Роури протянул руку, желая коснуться ее руки, но Энджел зло отдернула свою.
— Расскажи мне о твоем обычном цикле, — убеждал он нежно. — Ты в середине, или ближе к концу, или?..
— Святые небеса! — воскликнула Энджел. — Неужели ты так ведешь себя со всеми женщинами, с которыми был в постели?
Он вовсе не собирался позволить ей думать так.
— На самом деле, если хочешь знать, я не припомню, чтобы когда-либо занимался сексом, не предохраняясь.
Энджел заморгала, не зная, чувствовать ли себя польщенной или оскорбленной этой информацией.
— Итак? — настаивал он.
Мучительно покраснев, Энджел проговорила сквозь зубы:
— Если тебе так нужно это знать, я на десятом дне.
Роури отогнал возрастающую тревогу и постарался выглядеть беззаботным.
— Десятый день?

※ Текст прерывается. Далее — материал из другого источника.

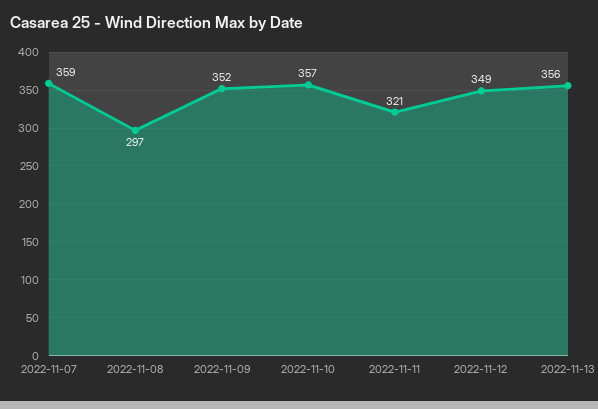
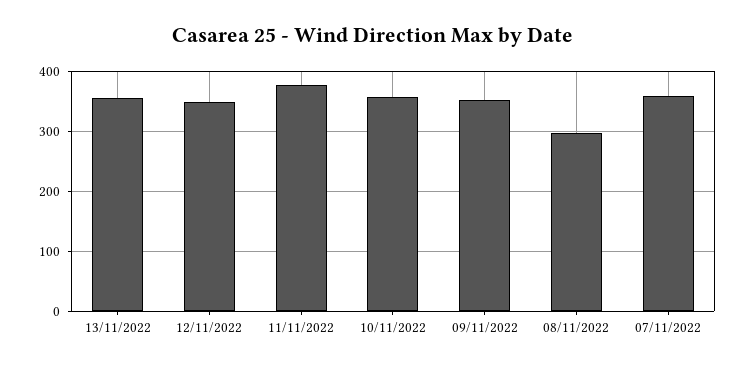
  {
    "2022-11-07": 359,
    "2022-11-08": 297,
    "2022-11-09": 352,
    "2022-11-10": 357,
-   "2022-11-11": 321,
+   "2022-11-11": 380,
    "2022-11-12": 349,
    "2022-11-13": 356
  }

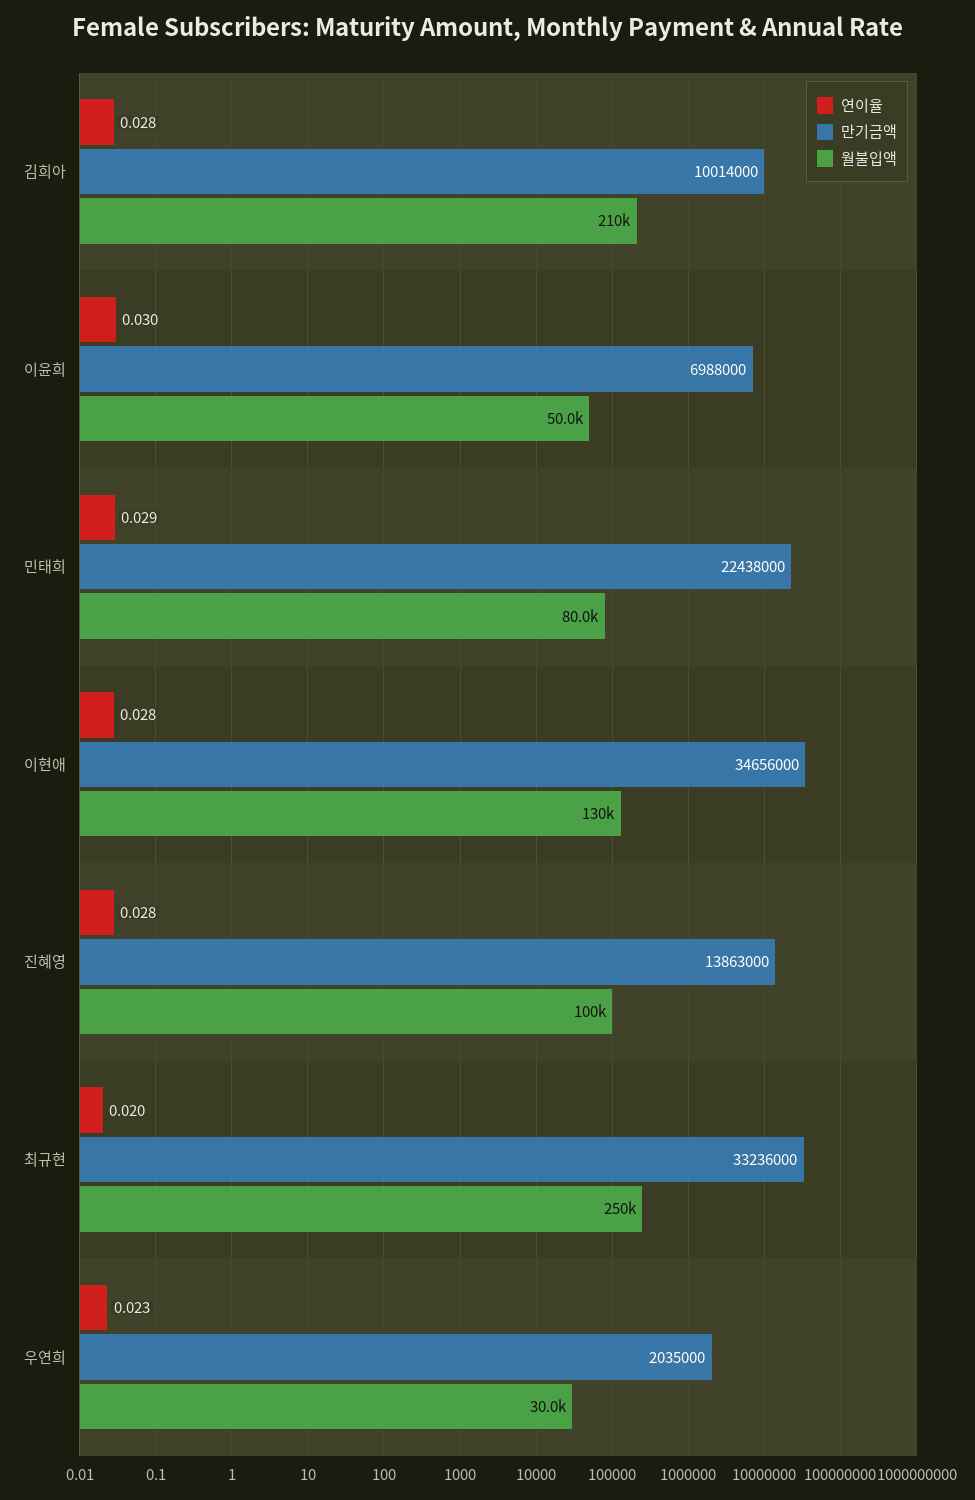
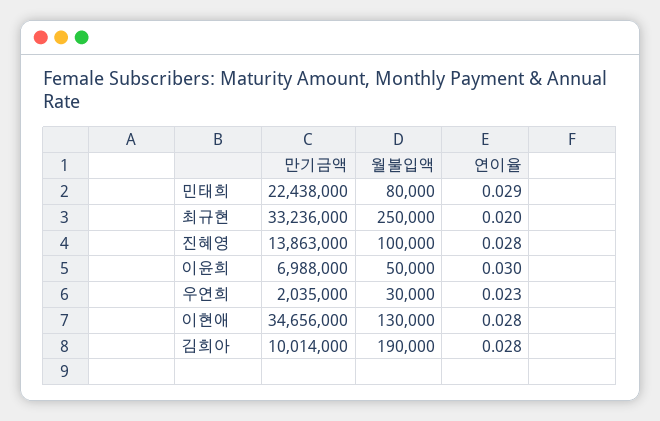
  {
    "연이율": {
      "김희아": 0.028,
      "이윤희": 0.03,
      "민태희": 0.029,
      "이현애": 0.028,
      "진혜영": 0.028,
      "최규현": 0.02,
      "우연희": 0.023
    },
    "만기금액": {
      "김희아": 10014000,
      "이윤희": 6988000,
      "민태희": 22438000,
      "이현애": 34656000,
      "진혜영": 13863000,
      "최규현": 33236000,
      "우연희": 2035000
    },
    "월불입액": {
-     "김희아": 210000,
+     "김희아": 190000,
      "이윤희": 50000,
      "민태희": 80000,
      "이현애": 130000,
      "진혜영": 100000,
      "최규현": 250000,
      "우연희": 30000
    }
  }

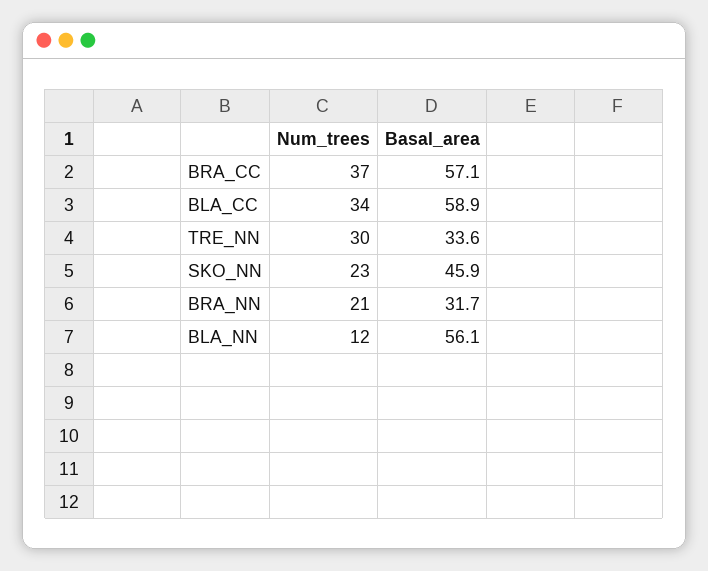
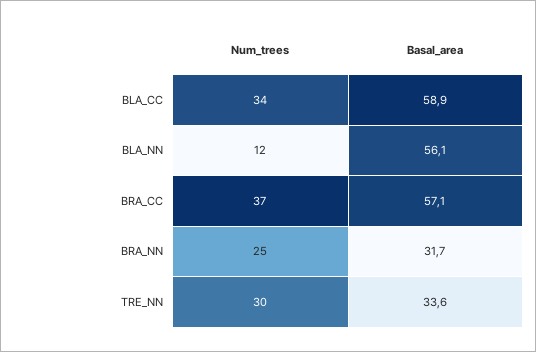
  {
    "Num_trees": {
      "BRA_CC": 37,
      "BLA_CC": 34,
      "TRE_NN": 30,
-     "SKO_NN": 23,
-     "BRA_NN": 21,
+     "BRA_NN": 25,
      "BLA_NN": 12
    },
    "Basal_area": {
      "BRA_CC": 57.1,
      "BLA_CC": 58.9,
      "TRE_NN": 33.6,
-     "SKO_NN": 45.9,
      "BRA_NN": 31.7,
      "BLA_NN": 56.1
    }
  }

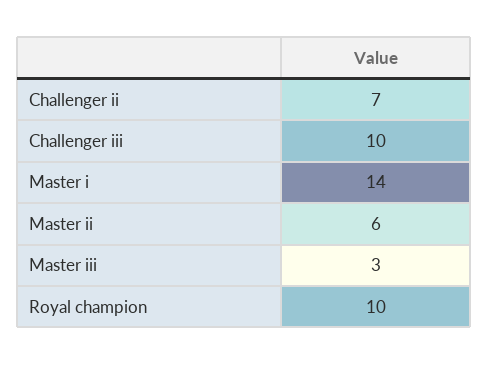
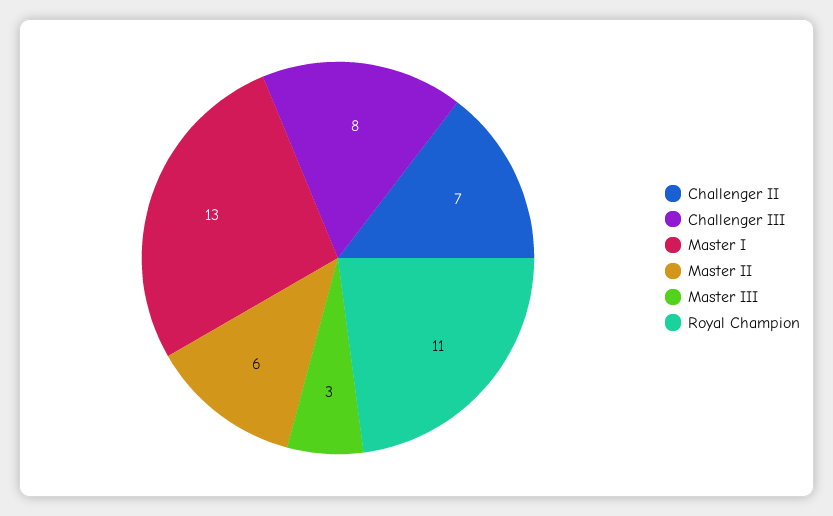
  {
    "Challenger ii": 7,
-   "Challenger iii": 10,
+   "Challenger iii": 8,
-   "Master i": 14,
+   "Master i": 13,
    "Master ii": 6,
    "Master iii": 3,
-   "Royal champion": 10
+   "Royal champion": 11
  }

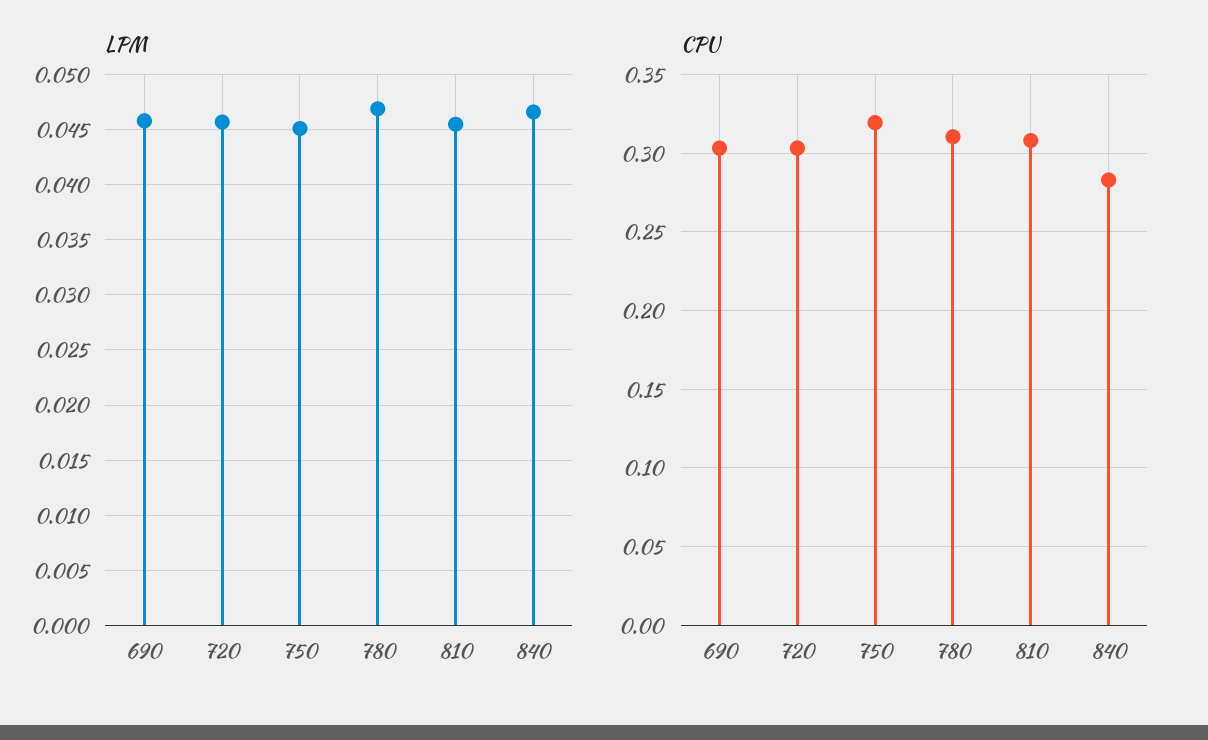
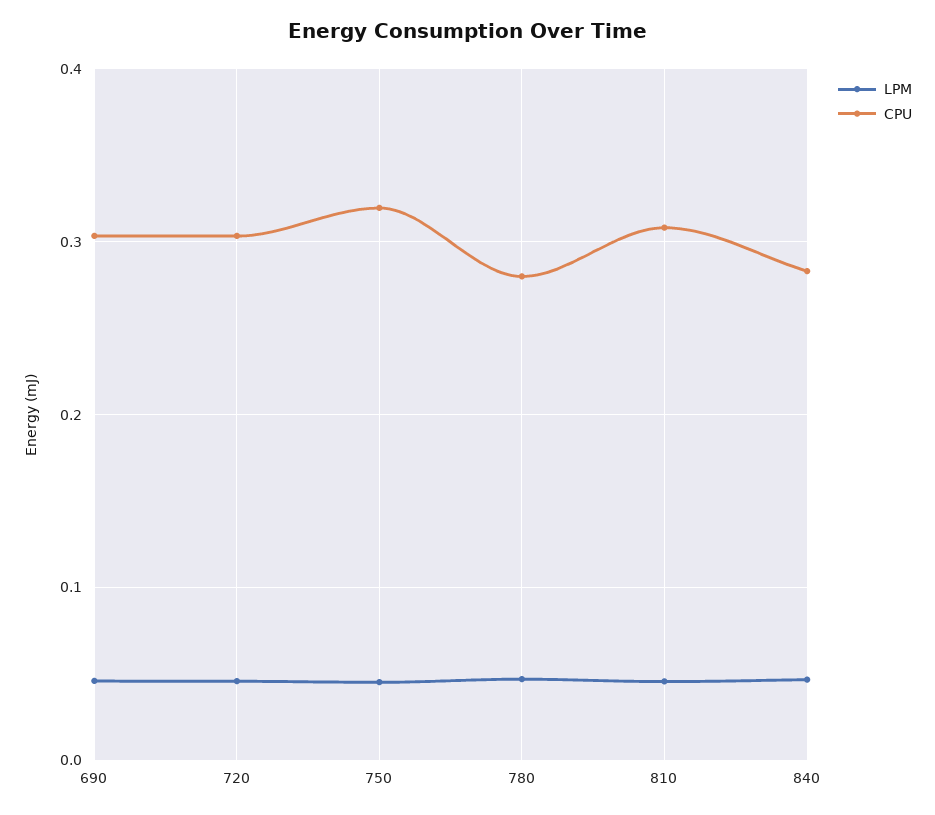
  {
    "LPM": {
      "690": 0.046,
      "720": 0.046,
      "750": 0.045,
      "780": 0.047,
      "810": 0.046,
      "840": 0.047
    },
    "CPU": {
      "690": 0.305,
      "720": 0.305,
      "750": 0.32,
-     "780": 0.31,
+     "780": 0.28,
      "810": 0.31,
      "840": 0.285
    }
  }

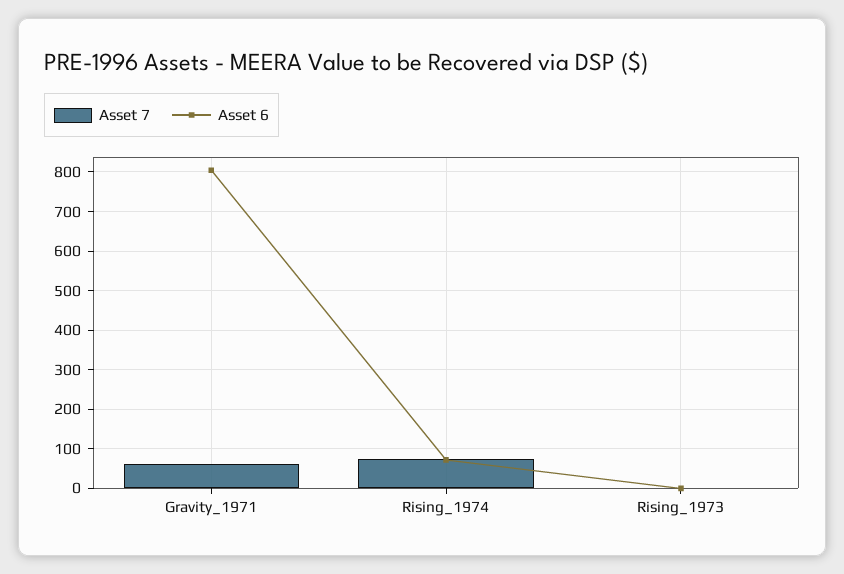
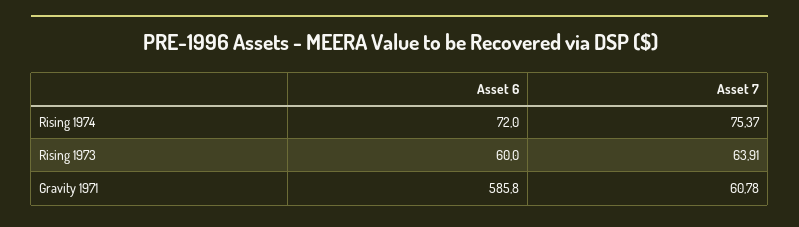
  {
    "Asset 7": {
      "Gravity_1971": 60.78,
      "Rising_1974": 75.37,
-     "Rising_1973": 0
+     "Rising_1973": 63.91
    },
    "Asset 6": {
-     "Gravity_1971": 800,
+     "Gravity_1971": 585.8,
      "Rising_1974": 72,
-     "Rising_1973": 0
+     "Rising_1973": 60
    }
  }

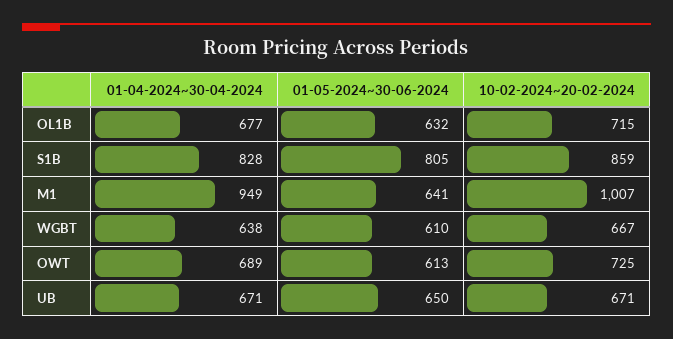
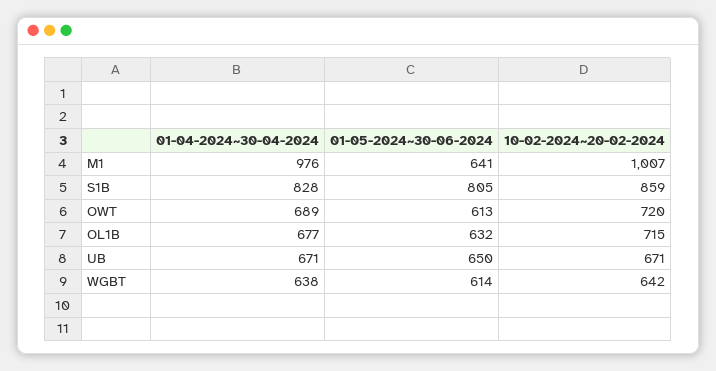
  {
    "01-04-2024~30-04-2024": {
      "OL1B": 677,
      "S1B": 828,
-     "M1": 949,
+     "M1": 976,
      "WGBT": 638,
      "OWT": 689,
      "UB": 671
    },
    "01-05-2024~30-06-2024": {
      "OL1B": 632,
      "S1B": 805,
      "M1": 641,
-     "WGBT": 610,
+     "WGBT": 614,
      "OWT": 613,
      "UB": 650
    },
    "10-02-2024~20-02-2024": {
      "OL1B": 715,
      "S1B": 859,
      "M1": 1007,
-     "WGBT": 667,
+     "WGBT": 642,
-     "OWT": 725,
+     "OWT": 720,
      "UB": 671
    }
  }

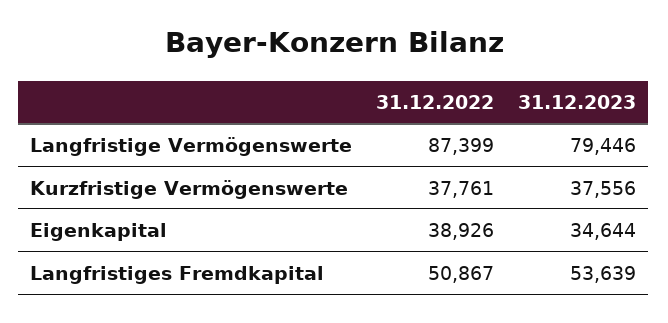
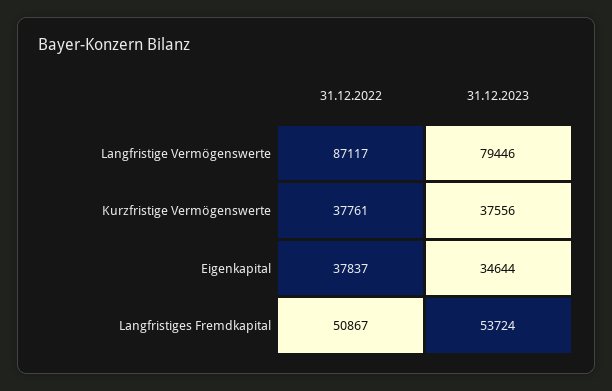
  {
    "31.12.2022": {
-     "Langfristige Vermögenswerte": 87399,
+     "Langfristige Vermögenswerte": 87117,
      "Kurzfristige Vermögenswerte": 37761,
-     "Eigenkapital": 38926,
+     "Eigenkapital": 37837,
      "Langfristiges Fremdkapital": 50867
    },
    "31.12.2023": {
      "Langfristige Vermögenswerte": 79446,
      "Kurzfristige Vermögenswerte": 37556,
      "Eigenkapital": 34644,
-     "Langfristiges Fremdkapital": 53639
+     "Langfristiges Fremdkapital": 53724
    }
  }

Хмм… — Он сглотнул. — Ну, это… это..
— Это самое худшее, что могло быть, так? — договорила за него Энджел.
— Это значит, что пройдет много времени, прежде чем мы точно узнаем.
— И это будет не слишком весело!
Роури увидел, как она слегка вздернула упрямый подбородок, и чувство ответственности взяло в нем верх.
— Если ты… забеременеешь, — он выговорил это с трудом, улыбаясь довольно жалкой улыбкой, — тогда я, конечно, женюсь на тебе, Энджел. Если ты пойдешь за меня.
Энджел задумчиво посмотрела на него. Это звучало так пошло, так банально. Так мог бы говорить кто-то самодовольный, щеголеватый, хитрый, как лиса. Кто-то, кто даже не представлял, что столь оскорбительное предложение брака может быть отвергнуто.
Она нагнулась к нему, приблизив свое лицо к его лицу.
— Нет, черт возьми, я не выйду за тебя! Я бы не вышла за тебя, даже если бы ты оставался последним мужчиной на земном шаре!
— Энджел!
— Не называй меня Энджел! Я уже однажды вступила в брак, потому что именно этого ожидали от меня, потому что меня убедили, что так будет правильно! Что невозможно спать с мужчиной без золотого кольца на пальце! Ты видишь, куда это завело меня!
Из колыбельки раздался плач Лоркана.
— Говори тише! — нетерпеливо прошептал Роури. — Ты разбудила ребенка!
— Что-то ты не слишком беспокоился, как бы не разбудить ребенка, когда был со мной там, в кровати! А жаль! Тогда бы нам не пришлось вести этот разговор!
— Энджел, пожалуйста, успокойся…
— И не подумаю!
— Тогда поговорим об этом немного позже…
— Я не желаю возвращаться к этому. Я хочу обсудить все сейчас! — закричала она, уже почти на грани истерики, не думая о том, что обитатели отеля могут услышать шум. Всю свою жизнь Энджел приспосабливалась к тому, что ожидали от нее другие люди. Впервые она задумалась, почему это так.
— Хорошо, — согласился Роури, внезапно почувствовав странное спокойствие. Перспектива ее беременности больше не казалась ему несчастьем. В конце концов, несчастье — это смерть, а не жизнь. — Давай обсудим.
— Если я беременна, конечно, я рожу ребенка…
— Очень рад это слышать, — серьезно заметил он.
— И ты, конечно, сможешь видеть его. Или ее.
— Спасибо.
— И вносить свой вклад в его или ее содержание и воспитание.
— Конечно.
Энджел подозрительно посмотрела ему в глаза.
Не смеется ли он над ней? Но он же не может смеяться в такой момент? Она глубоко вдохнула.
— Потому что я не собираюсь работать, если у меня будет ребенок.
Он кивнул и, внимательно глядя на нее, спросил:
— Почему?
— Потому что я не хочу, чтобы кто-то другой растил и воспитывал его! — Воспоминания о том, что она узнала, работая няней, снова обрушились на нес. Эти богатые, но вечно недовольные, неудовлетворенные женщины, женщины, которые, казалось, совсем не хотели, чтобы их дети были рядом с ними, женщины, готовые отдать их ей, неизвестной девочке из Ирландии, которая, правда, старалась любить своих подопечных, но, в сущности, не была обязана это делать. Она никогда не пойдет на такое. Никогда.
Он медленно произнес:
— Я могу это понять.
— Ты можешь? — в ее голосе звучало откровенное недоверие.
— Конечно, могу! Ты хочешь, чтобы твой ребенок усвоил то, что кажется ценным тебе, а не кому-то другому.